SQL Server Lock Contention Tamed: The Joys Of NOLOCK and ROWLOCK

By : Michael Balloni
Apr 01, 2000

Page 2 / 3

Lock Contention Solved

If you visited the website Streamload.com at all during June, July, and August of this year, you probably got a "You were the deadlock loser" error, or a "Lock timeout" error, or an "Object required" error. These were all caused by lock contention. After scouring the documentation and talking to a few people, I learned what I have summarized above and will say again here: 

"SQL Server starts with row-level locks, but often escalates these to page and table locks, causing deadlocks."

SQL Server requires locks for reading from the database (SELECTs), so even folks not trying to modify the database are affected by the lock system. Fortunately, I stumbled across some obscure keywords from the SQL Server lexicon: NOLOCK and ROWLOCK. 

They are used like this: 

SELECT COUNT(UserID)
FROM Users WITH (NOLOCK)
WHERE Username LIKE 'foobar' 

and 

UPDATE Users WITH (ROWLOCK)
SET Username = 'fred' WHERE Username = 'foobar' 

 

Using NOLOCK

Using NOLOCK politely asks SQL Server to ignore locks and read directly from the tables. This means you completely circumvent the lock system, which is a major performance and scalability improvement. However, you also completely circumvent the lock system, which means your code is living dangerously. You might read the not-necessarily-valid uncommitted modifications of a running transaction. This is a calculated risk.
══════════
[Work instruction A] For the article on SQL Server lock contention, mark each statement yes or no based on the article, and quote the exact words that decide it. (i) SQL Server uses locks even when a query only reads data. (ii) With NOLOCK, a query can only read changes that have already been committed. (iii) The errors that users saw on Streamload.com came from lock contention.
[Work instruction B] Pick up the article on SQL Server lock contention after its last sentence and write the next part.

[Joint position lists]
══════════
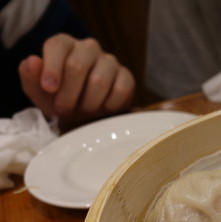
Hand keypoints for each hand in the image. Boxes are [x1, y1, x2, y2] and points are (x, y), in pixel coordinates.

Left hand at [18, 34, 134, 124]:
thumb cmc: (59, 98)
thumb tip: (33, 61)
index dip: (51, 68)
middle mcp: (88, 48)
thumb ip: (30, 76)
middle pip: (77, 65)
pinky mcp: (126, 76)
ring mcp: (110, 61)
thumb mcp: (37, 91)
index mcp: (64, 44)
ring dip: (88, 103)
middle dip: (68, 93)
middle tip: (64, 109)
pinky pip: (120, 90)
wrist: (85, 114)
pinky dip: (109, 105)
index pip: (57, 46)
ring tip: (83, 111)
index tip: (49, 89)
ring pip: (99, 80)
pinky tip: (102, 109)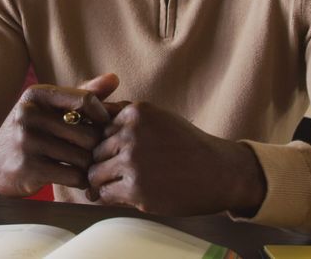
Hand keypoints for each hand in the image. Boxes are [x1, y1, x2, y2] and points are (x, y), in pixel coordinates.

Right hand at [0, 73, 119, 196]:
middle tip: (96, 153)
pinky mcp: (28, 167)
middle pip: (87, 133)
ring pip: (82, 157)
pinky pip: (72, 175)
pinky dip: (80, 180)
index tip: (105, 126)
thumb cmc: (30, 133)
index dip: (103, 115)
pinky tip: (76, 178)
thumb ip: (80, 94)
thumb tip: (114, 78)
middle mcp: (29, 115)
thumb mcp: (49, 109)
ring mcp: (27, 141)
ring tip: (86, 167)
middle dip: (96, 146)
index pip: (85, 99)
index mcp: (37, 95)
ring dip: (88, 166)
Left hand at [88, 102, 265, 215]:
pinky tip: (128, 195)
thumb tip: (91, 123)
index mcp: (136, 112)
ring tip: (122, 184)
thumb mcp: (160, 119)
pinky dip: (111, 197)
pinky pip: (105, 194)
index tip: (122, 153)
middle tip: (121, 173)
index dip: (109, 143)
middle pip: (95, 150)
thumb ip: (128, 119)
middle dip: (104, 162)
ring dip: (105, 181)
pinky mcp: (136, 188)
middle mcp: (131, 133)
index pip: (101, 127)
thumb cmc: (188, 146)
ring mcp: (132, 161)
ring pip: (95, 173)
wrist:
══════════
[Written reply A]
(i) Yes: "SQL Server requires locks for reading from the database (SELECTs)"
(ii) No: "You might read the not-necessarily-valid uncommitted modifications of a running transaction."
(iii) Yes: "These were all caused by lock contention."

[Written reply B]
For financial code and denormalized aggregates (those little counters of related data that you stash away and try desperately to keep accurate), you should play it safe and not use this technique. But I think you'll find that for better than 90% of your application, it would not be that big of a deal if a user (or even intermediate code) saw an uncommitted modification. In fact, you'll probably find that most of your data never or only very rarely changes, in which case the overhead of locking the data is almost always completely wasted. 

For example, if I want to count all users that joined Streamload.com between June 1 and August 31 of Y2K, there's no reason for me to lock anything: that number was cast in stone the moment September 1, 2000 rolled around. Another example is the file listings you see on Streamload.com: it doesn't much matter if you don't see the exact perfect data, since either you don't own the data and it doesn't much matter what you see, or you do own the data and you know perfectly well whether you just modified the data or not and whether new files have finished uploading. 

Just don't use this type of data as the basis for modifications to the database, and don't use it when it's really important that the user not see the wrong thing (an account statement or balance, for instance).